Fort Frye BOE hears facilities update
LOWER SALEM — The Fort Frye Board of Education heard a 20-minute presentation on the findings of the district master facility planning committee Thursday night, the culmination of two years of evaluative and analytical work on the district’s future.
“We’re in the final phase,” Superintendent Stephanie Starcher said as she went through a series of slides showing the committtee’s findings. The board met in the gymnasium at Salem-Liberty Elementary School.
The committee’s goal has been to create a long-term plan for facilities “that supports the vision for learning in our district for future generations of students,” a summary of the work stated.
Starcher said the committee analyzed three scenarios: keeping the current building configuration, which includes elementary schools in Lowell, Lower Salem and Beverly, and a middle-school high-school building in Beverly; closing Lower Salem school and converting Lowell Elementary into a kindergarten through second grade school, Beverly Center to a grade 3-5 school, and rebuilding the grade 6-12 complex; and building an entirely new K-12 complex in Beverly.

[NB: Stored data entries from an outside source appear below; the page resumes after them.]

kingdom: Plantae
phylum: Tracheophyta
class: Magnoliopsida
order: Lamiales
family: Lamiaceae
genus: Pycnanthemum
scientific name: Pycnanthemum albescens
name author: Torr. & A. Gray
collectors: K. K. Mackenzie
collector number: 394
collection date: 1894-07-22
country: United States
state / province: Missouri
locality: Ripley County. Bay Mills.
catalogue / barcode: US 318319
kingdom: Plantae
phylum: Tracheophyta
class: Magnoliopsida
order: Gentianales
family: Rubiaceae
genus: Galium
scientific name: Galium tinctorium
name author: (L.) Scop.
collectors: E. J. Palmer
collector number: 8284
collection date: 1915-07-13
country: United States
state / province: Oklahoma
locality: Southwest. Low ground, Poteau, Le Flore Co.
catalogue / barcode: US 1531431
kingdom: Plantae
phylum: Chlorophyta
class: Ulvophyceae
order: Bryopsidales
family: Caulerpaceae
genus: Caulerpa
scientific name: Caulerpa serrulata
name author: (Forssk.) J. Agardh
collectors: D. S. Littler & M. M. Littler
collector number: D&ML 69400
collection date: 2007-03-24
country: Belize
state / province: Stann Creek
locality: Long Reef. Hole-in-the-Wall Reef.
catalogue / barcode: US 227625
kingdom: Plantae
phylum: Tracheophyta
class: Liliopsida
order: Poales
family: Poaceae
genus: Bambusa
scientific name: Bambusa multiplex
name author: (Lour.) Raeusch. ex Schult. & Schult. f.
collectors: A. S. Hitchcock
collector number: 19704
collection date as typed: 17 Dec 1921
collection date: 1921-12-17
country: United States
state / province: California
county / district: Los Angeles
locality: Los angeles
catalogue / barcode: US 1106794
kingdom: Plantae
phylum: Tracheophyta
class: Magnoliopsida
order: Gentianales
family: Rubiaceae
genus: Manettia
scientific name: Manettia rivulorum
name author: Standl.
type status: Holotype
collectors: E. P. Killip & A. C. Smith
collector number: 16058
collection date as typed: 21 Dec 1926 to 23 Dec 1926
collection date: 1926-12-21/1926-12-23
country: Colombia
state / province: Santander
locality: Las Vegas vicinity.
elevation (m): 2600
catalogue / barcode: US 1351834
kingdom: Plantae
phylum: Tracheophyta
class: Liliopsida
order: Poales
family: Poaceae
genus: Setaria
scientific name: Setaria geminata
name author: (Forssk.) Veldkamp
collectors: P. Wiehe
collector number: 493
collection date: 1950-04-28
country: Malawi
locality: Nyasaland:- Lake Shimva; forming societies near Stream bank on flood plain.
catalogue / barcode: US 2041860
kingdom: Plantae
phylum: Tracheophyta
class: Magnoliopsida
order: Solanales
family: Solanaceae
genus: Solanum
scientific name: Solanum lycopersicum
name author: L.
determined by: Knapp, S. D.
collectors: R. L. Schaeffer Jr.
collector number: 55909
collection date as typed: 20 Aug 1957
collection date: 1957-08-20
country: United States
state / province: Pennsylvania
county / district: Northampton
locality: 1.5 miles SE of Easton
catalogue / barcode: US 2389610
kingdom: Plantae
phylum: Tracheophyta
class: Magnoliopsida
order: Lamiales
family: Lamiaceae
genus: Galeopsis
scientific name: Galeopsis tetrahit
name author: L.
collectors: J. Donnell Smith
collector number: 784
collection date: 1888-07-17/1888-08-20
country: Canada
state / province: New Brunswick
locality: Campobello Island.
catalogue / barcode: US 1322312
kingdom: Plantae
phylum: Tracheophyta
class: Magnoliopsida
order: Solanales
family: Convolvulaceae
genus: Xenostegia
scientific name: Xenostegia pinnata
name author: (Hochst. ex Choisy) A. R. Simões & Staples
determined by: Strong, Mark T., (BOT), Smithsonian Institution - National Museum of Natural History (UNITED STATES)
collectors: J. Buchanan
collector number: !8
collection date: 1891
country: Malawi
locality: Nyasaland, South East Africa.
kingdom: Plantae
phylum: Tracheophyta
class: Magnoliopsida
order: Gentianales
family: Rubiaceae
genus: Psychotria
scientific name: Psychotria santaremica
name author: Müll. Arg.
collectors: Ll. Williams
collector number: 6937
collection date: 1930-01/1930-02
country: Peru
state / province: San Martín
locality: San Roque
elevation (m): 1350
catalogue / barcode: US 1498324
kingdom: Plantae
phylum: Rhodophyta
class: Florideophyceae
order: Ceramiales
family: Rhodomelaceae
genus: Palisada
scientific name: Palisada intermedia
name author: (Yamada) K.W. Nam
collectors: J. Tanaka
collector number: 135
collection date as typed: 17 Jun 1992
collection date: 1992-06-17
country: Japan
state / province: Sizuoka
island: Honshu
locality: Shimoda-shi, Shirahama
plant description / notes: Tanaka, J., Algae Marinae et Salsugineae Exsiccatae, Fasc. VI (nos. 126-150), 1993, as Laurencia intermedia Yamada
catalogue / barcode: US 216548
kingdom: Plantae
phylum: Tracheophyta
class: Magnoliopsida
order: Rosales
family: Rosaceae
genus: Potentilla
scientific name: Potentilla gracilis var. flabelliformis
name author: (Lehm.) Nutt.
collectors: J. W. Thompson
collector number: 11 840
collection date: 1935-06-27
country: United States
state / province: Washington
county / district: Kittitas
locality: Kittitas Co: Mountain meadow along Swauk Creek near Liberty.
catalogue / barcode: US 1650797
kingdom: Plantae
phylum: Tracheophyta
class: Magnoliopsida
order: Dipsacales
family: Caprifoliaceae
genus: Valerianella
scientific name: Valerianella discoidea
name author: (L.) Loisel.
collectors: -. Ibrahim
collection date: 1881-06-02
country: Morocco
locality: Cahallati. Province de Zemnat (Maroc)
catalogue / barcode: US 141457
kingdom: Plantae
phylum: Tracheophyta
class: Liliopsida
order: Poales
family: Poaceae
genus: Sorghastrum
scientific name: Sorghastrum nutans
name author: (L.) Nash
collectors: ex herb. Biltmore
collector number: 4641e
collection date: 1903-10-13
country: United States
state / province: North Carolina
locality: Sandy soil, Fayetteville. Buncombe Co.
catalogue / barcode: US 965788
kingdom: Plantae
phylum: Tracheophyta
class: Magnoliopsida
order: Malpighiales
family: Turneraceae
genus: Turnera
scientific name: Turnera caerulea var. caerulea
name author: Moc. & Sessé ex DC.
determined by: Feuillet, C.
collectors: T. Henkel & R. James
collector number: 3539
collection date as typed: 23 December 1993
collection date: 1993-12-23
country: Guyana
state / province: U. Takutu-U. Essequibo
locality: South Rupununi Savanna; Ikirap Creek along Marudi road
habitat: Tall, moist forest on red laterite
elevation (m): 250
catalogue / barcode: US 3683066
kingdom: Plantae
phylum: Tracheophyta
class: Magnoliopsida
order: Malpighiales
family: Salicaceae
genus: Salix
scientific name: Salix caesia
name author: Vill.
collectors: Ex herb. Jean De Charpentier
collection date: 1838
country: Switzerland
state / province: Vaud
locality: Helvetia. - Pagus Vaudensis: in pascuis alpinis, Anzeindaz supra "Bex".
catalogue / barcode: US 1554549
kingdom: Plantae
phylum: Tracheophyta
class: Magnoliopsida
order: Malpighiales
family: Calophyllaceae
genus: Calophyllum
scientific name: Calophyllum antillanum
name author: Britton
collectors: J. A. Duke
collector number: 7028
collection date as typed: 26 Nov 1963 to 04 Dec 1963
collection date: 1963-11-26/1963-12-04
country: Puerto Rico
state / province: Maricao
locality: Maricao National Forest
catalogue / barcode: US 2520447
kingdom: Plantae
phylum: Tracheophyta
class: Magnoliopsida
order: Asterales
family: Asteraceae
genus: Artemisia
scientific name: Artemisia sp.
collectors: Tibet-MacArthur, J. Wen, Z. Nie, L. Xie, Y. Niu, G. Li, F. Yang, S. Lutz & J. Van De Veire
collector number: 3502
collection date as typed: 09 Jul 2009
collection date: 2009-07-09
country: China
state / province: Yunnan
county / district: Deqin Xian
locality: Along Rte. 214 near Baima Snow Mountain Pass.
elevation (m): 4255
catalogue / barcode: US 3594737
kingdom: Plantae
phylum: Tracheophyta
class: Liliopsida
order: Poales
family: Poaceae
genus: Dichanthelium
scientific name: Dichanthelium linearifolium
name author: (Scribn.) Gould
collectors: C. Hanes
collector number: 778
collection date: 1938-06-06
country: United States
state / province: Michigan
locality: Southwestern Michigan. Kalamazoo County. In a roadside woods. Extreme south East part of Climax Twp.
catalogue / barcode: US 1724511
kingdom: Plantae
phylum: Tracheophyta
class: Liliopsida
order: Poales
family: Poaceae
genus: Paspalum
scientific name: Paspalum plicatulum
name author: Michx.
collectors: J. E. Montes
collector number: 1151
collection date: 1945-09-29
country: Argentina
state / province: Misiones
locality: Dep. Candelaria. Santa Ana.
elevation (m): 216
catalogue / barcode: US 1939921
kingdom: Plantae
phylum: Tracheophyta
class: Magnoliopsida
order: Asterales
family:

The work of the committee – which Starcher said is made up of 18 members from the schools and the community – is based on work done by architectural and design consultants hired in June 2018. The district held an extensive community visioning session in February of this year.
Further analytic work was done by a stakeholder group and presented to the board in September, and the master facilities planning committee began its work at that point, to bring together the architectural and design findings and the educational visioning conclusions. That committee’s final report is due in March, but its interim findings presented to the board Thursday night will also be the subject of three public meetings in November to gather feedback and adjust the plan as needed.
Keeping the system as it is, with necessary major repairs, renovations and maintenance, is expected to cost the district $26.6 million, “and that’s without the changes recommended in the visioning report,” Starcher said.
Renovating Lowell Elementary, closing Salem Liberty and rebuilding the middle-school high-school, she said is estimated at $46.7 million. A new K-12 campus, she said, is estimated at $45 million.
The report also assessed savings in operating costs, with the Lowell conversion option saving $180,000 a year and the new K-12 campus saving $400,000 a year.
Starcher was careful to emphasize that those savings are net of educational improvements.
“The committee has said it doesn’t want staff reductions, but rather re-investment in service changes, for example, if we save a teaching position we get a resource officer,” she said. “This is a conservative forecast. If there is more to be had, we want to reinvest it in education.”
The projections assume enrollment holding steady at about 1,000 students, she said, an assumption that is based on data going back more than a decade.
The community meetings all are scheduled for 6 p.m., on Nov. 19 at Salem-Liberty Elementary School, Nov.21 at Fort Frye High School, and Nov. 25 at Lowell Elementary School.
In other matters, the board:
¯ Saw presentation of awards for outstanding classified staff member Theresa Warren, secretary at Beverly-Center Elementary; outstanding administrator Megan Miller, principal at Beverly-Center; outstanding male student Brady Schilling; and outstanding female student Lydia Klinger.
¯ Acknowledged donations of cash and goods valued at a total of $4,465
¯ Received a briefing on the use of new forms for evaluating the superintendent and treasurer, and new self-evaluation forms for board members.
The board is scheduled to meet next at 4 p.m. Nov. 21 at Beverly-Center Elementary School.